The final advice in all these “there aren’t enough college educated men” is always “well, either you’ll have to lower your standards or accept the life of a spinster with ten cats” is unfortunately the truth.

I know I’m not supposed to cast an entire sex with a single paint brush — not all men, I’m sure some readers are thinking and preparing to type or tweet. But if it’s impossible for a white person to grow up without adopting racist ideas, simply because of the environment in which they live, how can I expect men not to subconsciously absorb at least some degree of sexism? White people aren’t safe, and men aren’t safe, no matter how much I’d like to assure myself that these things aren’t true.

Jodie…you know you aren’t supposed to do something but you did it anyway. And it is possible for white people to grow up without adopting racist ideas, as long as you leftists would stop making everything you disagree with “racist.” Keep changing the definition of “racism” to suit your agenda that “all white people are racist” and eventually you’ll find that *gasp* even YOU are racist. Hell, even now “being white” is one of the definitions of “racist” that is bandied about by the Left. https://www.washingtonpost.com/news/education/wp/2016/10/19/to-be-white-is-to-be-racist-period-a-high-school-teacher-told-his-class/?utm_term=.590ef6f19cd4

My sons won’t rape unconscious women behind a dumpster, and neither will most of the progressive men I know. But what all of these men share in common, even my sons, is a relentless questioning and disbelief of the female experience. I do not want to prove my pain, or provide enough evidence to convince anyone that my trauma is merited. I’m through wasting my time on people who are more interested in ideas than feelings, and I’m through pretending these people, these men, are safe.

Because talking about ideas = rape culture. Got it.

I don’t know what the balance is between supporting these men and educating them, but I know the toll it takes on me to try. I am too valuable and too worthy to waste my time on men who are not my flesh and blood. But as my boys grow into men, I wonder whether I’ve done enough to combat the messages they hear from everyone but me. They are good boys, and maybe that’s the best they can be in the system we’ve created for them.

Here’s a news flash Jodie, you are not valuable or worthy. Not any more than any other random person. You are not some unique special snowflake that should be celebrated.

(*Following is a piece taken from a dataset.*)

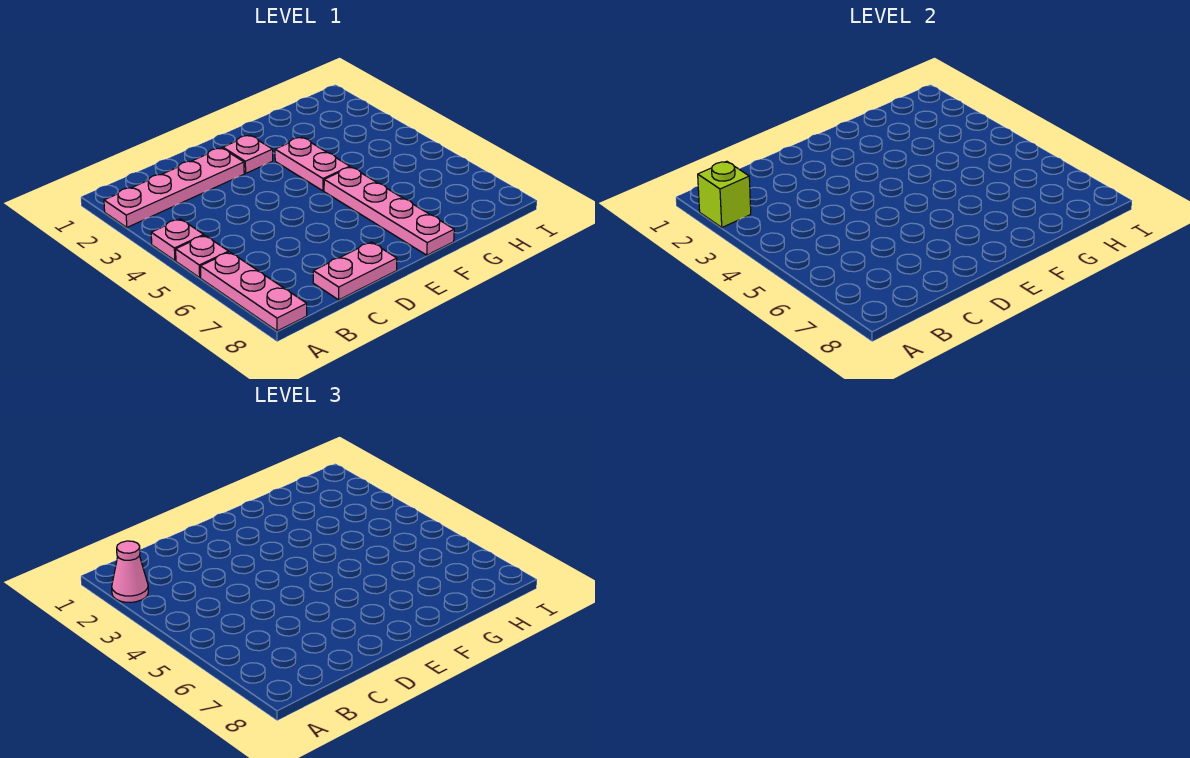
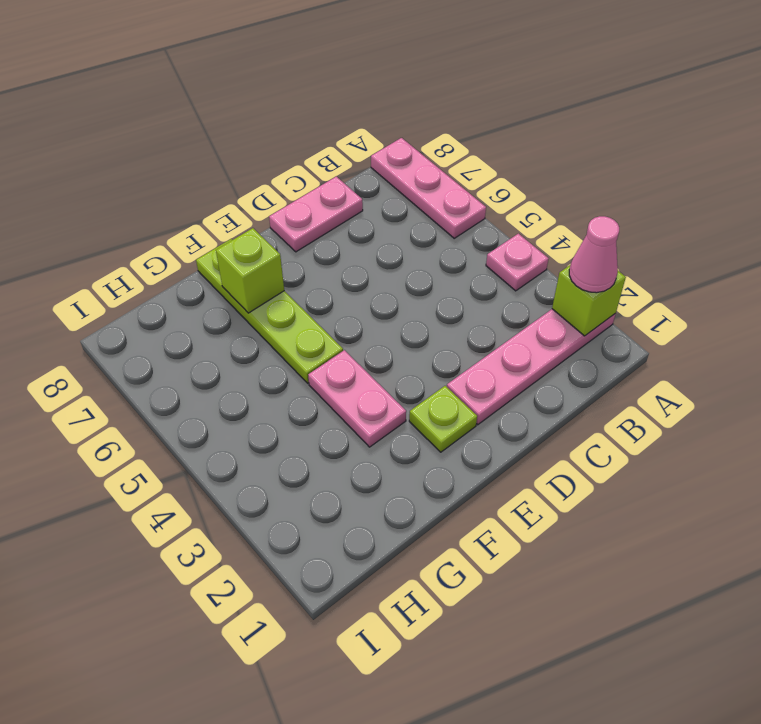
pink 1x1 plate [176,235,229,278] -> none
pink 1x1 plate [223,135,273,173] -> lime 1x1 plate [409,386,477,452]
pink 1x4 plate [324,167,454,255] -> lime 1x4 plate [196,239,343,383]
none -> lime 1x1 brick [216,228,284,313]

You are a bitter, insecure, and emotionally abusive woman who should be ridiculed, and probably have her children taken away for their own good (although if they are actively seeking out alternative viewpoints to yours they are probably going to be ok). As far as the “messages they hear from everyone but me” and “the system we’ve created for them” you really need to shut your whore mouth, since Leftist lunacy is spewing out all over the internet and mass media. Your boys are not getting any messages that it is ok to rape or objectify women, your boys are getting the message that they are damaged, horrible people simply because they are white men.